> **Problem details**:
Repeat precisely the span of lines below that opens with the line containing "was: plush toy" and closes with the line containing "now: white bowl", both included.

> **Records from a data collection**:
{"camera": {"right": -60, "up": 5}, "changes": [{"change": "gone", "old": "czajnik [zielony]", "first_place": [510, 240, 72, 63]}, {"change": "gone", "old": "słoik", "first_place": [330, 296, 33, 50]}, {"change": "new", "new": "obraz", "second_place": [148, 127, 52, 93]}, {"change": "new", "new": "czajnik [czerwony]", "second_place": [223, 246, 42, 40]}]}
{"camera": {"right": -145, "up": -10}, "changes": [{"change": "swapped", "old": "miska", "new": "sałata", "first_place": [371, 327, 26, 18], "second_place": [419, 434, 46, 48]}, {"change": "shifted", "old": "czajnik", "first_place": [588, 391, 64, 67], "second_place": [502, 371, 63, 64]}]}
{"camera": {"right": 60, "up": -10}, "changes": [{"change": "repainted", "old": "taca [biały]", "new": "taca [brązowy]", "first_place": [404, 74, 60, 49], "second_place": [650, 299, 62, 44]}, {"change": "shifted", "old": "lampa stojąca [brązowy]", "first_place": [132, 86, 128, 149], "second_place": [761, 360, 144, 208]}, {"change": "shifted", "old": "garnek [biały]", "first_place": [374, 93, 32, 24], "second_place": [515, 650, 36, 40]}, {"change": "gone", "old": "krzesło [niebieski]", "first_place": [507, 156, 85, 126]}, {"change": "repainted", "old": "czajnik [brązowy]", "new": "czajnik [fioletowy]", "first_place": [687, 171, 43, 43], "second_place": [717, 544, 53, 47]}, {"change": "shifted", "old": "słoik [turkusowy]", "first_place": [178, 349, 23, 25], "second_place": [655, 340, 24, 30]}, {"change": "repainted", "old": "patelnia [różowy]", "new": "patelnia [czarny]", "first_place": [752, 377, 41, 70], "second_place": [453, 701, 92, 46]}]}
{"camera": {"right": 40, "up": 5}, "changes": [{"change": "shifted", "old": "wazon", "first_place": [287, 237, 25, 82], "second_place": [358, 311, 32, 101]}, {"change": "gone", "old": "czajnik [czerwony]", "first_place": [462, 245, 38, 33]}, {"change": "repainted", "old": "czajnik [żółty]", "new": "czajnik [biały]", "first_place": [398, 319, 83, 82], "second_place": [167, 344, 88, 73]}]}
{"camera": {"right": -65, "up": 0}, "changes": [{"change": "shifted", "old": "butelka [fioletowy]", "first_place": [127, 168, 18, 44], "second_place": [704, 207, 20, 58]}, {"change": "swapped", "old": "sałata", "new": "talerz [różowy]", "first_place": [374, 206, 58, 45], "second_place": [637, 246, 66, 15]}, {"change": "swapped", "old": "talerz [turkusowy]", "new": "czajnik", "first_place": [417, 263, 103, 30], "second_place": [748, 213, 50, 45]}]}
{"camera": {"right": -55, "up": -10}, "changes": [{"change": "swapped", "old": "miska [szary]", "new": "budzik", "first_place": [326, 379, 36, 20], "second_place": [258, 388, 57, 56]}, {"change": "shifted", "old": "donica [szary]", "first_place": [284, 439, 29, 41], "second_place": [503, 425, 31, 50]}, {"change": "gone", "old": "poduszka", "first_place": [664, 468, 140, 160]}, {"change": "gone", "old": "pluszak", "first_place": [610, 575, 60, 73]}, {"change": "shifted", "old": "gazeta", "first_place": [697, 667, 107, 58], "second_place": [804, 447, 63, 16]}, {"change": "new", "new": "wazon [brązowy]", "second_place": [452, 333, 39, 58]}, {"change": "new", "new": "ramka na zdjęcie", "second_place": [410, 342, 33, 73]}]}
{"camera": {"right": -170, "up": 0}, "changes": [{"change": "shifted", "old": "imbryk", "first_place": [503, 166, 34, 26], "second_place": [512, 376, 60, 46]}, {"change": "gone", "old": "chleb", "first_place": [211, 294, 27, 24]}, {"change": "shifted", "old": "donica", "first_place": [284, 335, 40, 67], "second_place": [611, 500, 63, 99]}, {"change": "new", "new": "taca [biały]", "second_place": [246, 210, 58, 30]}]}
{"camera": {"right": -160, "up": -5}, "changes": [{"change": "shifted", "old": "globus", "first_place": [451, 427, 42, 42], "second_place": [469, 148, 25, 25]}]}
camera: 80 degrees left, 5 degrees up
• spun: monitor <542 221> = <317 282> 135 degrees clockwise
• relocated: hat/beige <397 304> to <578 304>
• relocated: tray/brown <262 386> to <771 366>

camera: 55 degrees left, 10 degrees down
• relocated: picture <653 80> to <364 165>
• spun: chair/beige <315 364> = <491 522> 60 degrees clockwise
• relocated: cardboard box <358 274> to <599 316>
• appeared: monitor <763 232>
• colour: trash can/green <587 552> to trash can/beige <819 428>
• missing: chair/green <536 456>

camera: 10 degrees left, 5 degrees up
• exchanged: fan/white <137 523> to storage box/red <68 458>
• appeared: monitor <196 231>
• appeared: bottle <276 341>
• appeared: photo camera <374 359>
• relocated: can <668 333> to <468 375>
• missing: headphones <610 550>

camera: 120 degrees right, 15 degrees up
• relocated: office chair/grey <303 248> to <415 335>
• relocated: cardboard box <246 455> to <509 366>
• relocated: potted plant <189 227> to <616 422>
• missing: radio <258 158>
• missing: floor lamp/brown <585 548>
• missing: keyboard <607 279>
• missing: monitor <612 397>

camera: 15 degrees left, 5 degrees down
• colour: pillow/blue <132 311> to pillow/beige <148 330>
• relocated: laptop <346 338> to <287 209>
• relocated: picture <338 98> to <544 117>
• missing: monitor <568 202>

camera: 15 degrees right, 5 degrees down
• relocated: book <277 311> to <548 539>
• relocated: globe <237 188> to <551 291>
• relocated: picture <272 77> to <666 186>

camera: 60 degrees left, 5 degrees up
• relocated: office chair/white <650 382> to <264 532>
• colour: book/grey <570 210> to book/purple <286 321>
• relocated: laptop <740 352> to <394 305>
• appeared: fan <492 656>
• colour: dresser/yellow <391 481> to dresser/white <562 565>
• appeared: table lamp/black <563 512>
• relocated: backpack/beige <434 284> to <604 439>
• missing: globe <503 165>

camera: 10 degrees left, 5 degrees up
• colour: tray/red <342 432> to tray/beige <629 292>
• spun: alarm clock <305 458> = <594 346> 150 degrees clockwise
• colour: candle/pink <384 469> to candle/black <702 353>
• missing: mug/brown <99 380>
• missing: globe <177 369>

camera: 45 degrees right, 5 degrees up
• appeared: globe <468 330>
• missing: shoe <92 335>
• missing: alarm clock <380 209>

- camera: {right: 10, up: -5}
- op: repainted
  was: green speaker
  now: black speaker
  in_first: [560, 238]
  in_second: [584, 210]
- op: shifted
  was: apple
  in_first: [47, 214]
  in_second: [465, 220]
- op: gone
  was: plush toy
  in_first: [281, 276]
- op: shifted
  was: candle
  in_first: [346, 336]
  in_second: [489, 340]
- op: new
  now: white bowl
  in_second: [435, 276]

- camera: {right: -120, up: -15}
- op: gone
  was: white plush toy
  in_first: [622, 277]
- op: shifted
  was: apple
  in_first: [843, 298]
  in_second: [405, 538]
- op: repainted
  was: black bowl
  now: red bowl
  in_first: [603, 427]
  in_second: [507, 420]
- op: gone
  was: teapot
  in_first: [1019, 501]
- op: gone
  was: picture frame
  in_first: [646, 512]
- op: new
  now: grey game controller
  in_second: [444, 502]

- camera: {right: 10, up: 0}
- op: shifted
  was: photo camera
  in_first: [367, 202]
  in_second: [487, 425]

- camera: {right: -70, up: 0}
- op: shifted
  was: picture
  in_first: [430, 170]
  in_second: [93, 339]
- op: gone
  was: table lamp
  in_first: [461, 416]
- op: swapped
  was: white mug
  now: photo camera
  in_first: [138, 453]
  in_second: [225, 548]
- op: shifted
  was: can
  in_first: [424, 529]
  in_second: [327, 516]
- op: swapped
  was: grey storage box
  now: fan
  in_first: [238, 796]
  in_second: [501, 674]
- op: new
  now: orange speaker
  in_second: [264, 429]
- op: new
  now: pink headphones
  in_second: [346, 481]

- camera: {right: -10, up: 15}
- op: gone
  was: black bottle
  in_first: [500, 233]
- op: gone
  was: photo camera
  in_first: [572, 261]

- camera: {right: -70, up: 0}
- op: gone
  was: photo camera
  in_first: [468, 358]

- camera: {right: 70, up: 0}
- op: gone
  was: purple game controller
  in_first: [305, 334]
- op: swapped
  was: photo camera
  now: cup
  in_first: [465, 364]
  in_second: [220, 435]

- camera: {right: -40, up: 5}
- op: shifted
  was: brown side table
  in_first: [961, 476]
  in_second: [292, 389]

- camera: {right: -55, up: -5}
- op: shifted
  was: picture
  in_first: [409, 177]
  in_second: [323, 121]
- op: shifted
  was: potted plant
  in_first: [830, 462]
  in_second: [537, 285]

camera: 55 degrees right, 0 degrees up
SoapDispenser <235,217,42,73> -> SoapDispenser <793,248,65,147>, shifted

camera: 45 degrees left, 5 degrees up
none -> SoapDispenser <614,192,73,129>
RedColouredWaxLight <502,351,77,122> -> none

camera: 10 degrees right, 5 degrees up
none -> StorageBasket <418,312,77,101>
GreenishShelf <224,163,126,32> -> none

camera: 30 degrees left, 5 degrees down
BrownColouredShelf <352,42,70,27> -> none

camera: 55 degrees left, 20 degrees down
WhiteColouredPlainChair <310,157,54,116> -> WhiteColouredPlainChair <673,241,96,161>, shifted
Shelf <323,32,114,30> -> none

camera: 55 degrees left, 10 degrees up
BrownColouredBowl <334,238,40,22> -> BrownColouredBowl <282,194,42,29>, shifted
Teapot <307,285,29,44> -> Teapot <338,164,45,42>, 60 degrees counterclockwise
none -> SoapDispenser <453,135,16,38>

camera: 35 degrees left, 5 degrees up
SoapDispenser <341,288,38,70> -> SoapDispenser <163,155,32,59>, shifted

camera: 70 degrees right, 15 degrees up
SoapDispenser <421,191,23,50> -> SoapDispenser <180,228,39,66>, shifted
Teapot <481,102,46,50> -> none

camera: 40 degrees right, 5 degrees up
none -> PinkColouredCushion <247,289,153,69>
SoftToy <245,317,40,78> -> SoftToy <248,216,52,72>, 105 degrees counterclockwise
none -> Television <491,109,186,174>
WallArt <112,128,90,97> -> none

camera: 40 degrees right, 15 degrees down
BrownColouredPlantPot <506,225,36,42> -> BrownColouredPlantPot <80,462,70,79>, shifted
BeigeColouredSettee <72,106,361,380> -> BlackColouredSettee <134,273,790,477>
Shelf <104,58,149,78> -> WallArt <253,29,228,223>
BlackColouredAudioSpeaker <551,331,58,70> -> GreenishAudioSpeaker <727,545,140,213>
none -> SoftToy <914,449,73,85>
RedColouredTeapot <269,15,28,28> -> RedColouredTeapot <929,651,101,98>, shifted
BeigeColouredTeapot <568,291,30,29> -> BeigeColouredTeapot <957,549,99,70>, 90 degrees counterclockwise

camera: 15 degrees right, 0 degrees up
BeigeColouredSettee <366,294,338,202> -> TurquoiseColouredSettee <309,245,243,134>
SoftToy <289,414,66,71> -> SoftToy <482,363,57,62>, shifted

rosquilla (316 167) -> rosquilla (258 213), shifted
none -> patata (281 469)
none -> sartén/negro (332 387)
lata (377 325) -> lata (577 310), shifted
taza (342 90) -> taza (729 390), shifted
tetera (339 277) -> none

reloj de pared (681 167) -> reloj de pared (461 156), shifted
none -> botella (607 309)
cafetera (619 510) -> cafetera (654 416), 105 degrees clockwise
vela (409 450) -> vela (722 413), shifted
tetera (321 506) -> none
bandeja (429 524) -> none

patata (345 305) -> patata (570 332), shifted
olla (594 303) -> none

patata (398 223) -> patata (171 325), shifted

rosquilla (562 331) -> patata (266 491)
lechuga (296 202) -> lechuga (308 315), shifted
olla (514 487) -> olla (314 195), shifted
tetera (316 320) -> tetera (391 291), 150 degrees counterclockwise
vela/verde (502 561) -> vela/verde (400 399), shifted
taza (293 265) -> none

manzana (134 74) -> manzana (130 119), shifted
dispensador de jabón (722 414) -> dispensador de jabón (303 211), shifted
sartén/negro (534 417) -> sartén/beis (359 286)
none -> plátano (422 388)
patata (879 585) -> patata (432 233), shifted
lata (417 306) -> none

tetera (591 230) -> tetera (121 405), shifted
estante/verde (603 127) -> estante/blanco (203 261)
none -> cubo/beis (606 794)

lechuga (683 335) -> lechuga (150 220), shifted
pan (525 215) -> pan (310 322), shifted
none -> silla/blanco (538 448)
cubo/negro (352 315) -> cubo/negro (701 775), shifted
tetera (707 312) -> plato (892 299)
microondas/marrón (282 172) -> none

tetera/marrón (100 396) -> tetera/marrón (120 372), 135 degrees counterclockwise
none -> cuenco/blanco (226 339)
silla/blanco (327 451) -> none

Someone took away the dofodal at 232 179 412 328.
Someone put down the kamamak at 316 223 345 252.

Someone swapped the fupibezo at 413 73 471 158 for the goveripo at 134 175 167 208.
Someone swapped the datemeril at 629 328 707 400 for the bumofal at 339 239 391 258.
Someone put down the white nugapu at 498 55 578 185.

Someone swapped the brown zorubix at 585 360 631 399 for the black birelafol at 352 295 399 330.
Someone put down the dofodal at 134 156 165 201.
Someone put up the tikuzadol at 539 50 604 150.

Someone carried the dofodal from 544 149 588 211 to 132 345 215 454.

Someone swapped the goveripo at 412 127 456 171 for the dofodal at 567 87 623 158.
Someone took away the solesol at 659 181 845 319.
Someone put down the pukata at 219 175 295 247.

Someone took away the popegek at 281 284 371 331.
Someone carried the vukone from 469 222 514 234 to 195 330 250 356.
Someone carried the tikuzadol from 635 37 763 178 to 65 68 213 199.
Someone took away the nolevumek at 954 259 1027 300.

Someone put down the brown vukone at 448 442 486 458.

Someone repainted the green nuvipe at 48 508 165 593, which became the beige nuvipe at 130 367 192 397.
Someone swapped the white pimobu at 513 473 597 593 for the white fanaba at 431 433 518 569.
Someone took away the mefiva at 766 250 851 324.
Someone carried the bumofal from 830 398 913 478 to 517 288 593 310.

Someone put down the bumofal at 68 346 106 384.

> **Response to this task**:
  was: plush toy
  in_first: [281, 276]
- op: shifted
  was: candle
  in_first: [346, 336]
  in_second: [489, 340]
- op: new
  now: white bowl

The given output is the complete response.